__Selected text__
To: Sergio H who wrote (12326)5/5/2003 9:11:13 PM
From: mph  Read Replies (2) | Respond to of 13094
 
thanks.

I was waiting for you.:)



To: Sergio H who wrote (12326)5/5/2003 11:20:26 PM
From: Bucky Katt  Respond to of 13094
 
And just what does that chart, in your opinion, tell us, as the speculating public?
And then there is this>

Ted Turner slashes AOL stake

Founder of CNN, the largest individual shareholder, unloads 60 million shares of AOL Time Warner.
May 5, 2003: 8:48 PM EDT
By Jake Ulick, CNN/Money Staff Writer


NEW YORK (CNN/Money) - Ted Turner unloaded more than half his stake in AOL Time Warner Monday, the media company said, cutting further his financial ties to the company that runs the news organization he founded: CNN.

__Exercise tasks__
1) Answer these about the forum posts on Ted Turner's AOL stake:
(a) Who is credited as the writer of the CNN/Money article?
(b) How many shares of AOL Time Warner did Turner unload?
(c) At what time on 5/5/2003 was Bucky Katt's reply posted?
2) Carry the news article on Ted Turner's AOL stake forward from its final sentence, in the same reporting style.
The rows further down come from an unrelated source.

__Listed records__
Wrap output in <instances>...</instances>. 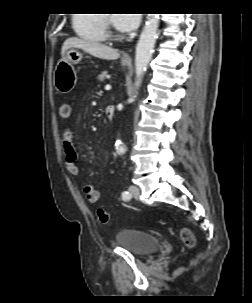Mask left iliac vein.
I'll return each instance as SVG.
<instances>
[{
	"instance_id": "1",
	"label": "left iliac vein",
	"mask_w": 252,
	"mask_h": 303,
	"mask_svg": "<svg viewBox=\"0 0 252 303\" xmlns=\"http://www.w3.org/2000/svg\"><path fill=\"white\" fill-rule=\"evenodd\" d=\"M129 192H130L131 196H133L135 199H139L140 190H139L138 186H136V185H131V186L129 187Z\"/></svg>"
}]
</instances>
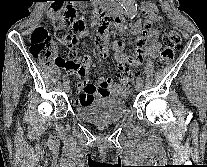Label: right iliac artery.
...
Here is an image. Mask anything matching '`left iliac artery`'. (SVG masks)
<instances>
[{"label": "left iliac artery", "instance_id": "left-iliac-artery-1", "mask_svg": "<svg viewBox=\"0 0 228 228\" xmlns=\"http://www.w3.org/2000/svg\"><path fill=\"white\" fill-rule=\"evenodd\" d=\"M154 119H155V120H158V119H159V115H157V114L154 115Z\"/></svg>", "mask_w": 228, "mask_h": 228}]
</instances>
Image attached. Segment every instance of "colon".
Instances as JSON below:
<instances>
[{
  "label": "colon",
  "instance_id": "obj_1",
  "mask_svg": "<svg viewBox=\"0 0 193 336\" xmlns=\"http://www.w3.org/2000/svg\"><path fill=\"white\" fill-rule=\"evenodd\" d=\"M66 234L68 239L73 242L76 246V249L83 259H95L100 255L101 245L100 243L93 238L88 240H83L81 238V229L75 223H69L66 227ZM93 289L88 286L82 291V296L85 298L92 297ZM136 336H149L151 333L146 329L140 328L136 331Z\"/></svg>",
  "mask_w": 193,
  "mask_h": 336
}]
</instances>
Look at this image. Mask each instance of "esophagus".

__Answer set__
1)
(a) Jake Ulick, CNN/Money Staff Writer
(b) 60 million shares
(c) 11:20:26 PM

2)
Turner's sale of 60 million shares raised some $792.6 million, based on the current share price, and amounts to about a third of his net worth, using calculations from Forbes magazine.


Ted Turner
But the divestiture by Turner, who has been critical of the 2001 purchase of Time Warner by America Online, doesn't mean he will disappear from company affairs. The 64-year-old, who remains the AOL Time Warner's largest individual shareholder, plans to stay on the company's board.

Turner told AOL Time Warner he sold 50 million shares of AOL to diversify his financial holdings, according to a statement from AOL Time Warner. Turner, who held about 105 million shares before the sale, also transferred 10 million AOL shares to a charitable trust. These were also sold, AOL said.

Turner, the nation's largest private landowner, had a net worth of $2.2 billion last year, ranking him 80th on Forbes magazine's tally of the richest Americans.
(((This Turner dip cost me a pile of $$$ due to the fact he and his wife at the time, one Jane Fonda, owned property adjacent to a nice gold shaft I had an interest in in New Mexico....)))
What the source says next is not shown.